** Page excerpt **

※

5 Like other cases, this most recent attempt at restricting access founders on the shoals of the Canadian Charter of Rights and Freedoms, Part 1 of the Constitution Act, 1982, being Schedule B to the Canada Act 1982 (UK), 1982, c 11 [the Charter], particularly s 7, and is not saved by s 1.

1. The Canadian Charter of Rights and Freedoms guarantees the rights and freedoms set out in it subject only to such reasonable limits prescribed by law as can be demonstrably justified in a free and democratic society.

1. La Charte canadienne des droits et libertés garantit les droits et libertés qui y sont énoncés. Ils ne peuvent être restreints que par une règle de droit, dans des limites qui soient raisonnables et dont la justification puisse se démontrer dans le cadre d’une société libre et démocratique.

7. Everyone has the right to life, liberty and security of the person and the right not to be deprived thereof except in accordance with the principles of fundamental justice.

※

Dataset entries

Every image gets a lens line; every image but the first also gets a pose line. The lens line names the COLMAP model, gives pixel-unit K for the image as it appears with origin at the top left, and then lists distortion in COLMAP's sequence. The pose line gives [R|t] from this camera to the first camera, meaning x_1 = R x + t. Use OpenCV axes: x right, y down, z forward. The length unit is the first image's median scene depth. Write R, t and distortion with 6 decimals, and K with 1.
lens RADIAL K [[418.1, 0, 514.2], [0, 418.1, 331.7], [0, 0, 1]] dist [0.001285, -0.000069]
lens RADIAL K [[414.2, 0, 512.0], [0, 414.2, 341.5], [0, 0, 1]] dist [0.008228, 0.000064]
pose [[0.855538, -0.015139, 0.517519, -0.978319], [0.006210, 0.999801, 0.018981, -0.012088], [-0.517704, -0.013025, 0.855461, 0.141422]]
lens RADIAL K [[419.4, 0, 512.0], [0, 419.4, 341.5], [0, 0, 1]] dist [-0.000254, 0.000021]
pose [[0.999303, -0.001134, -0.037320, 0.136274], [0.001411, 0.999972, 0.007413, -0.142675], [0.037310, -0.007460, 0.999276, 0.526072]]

※

** Exercise set **
1 - From the Charter excerpt, list each interest that section 7 says everyone has a right to.
2 - Write the next part of the Charter excerpt, picking up after its final sentence.

** Answers for each item **
1 -
- Life
- Liberty
- Security of the person

2 -
7. Chacun a droit à la vie, à la liberté et à la sécurité de sa personne; il ne peut être porté atteinte à ce droit qu’en conformité avec les principes de justice fondamentale.

6. The Court has concluded that the Plaintiffs’ liberty and security interest are engaged by the access restrictions imposed by the MMPR and that the access restrictions have not been proven to be in accordance with the principles of fundamental justice.

[12]  Suffice it to say that the right to access marijuana and cannabis for medical purposes is guaranteed by the Charter, an undoubted legal matter having been decided by this Court, the Supreme Court of Canada, and as well, by Superior Courts in the provinces. In addition, the right of access to marijuana and other cannabis products for medical purposes is a right conferred upon individuals, on application, by the Governor in Council in subordinate legislation, i.e., regulations issued pursuant to the relevant legislation.

IV.  Issues

[16]  The Defendant asks this Court to strike the Statement of Claim because it discloses no reasonable cause of action (Rule 221(1)(a)) and because it is scandalous, frivolous or vexatious (Rule 221(1)(c)).

[17]  This Defendant also submits the Court should deny the Plaintiff’s leave to amend the Statement of Claim, the whole with costs of $500.00.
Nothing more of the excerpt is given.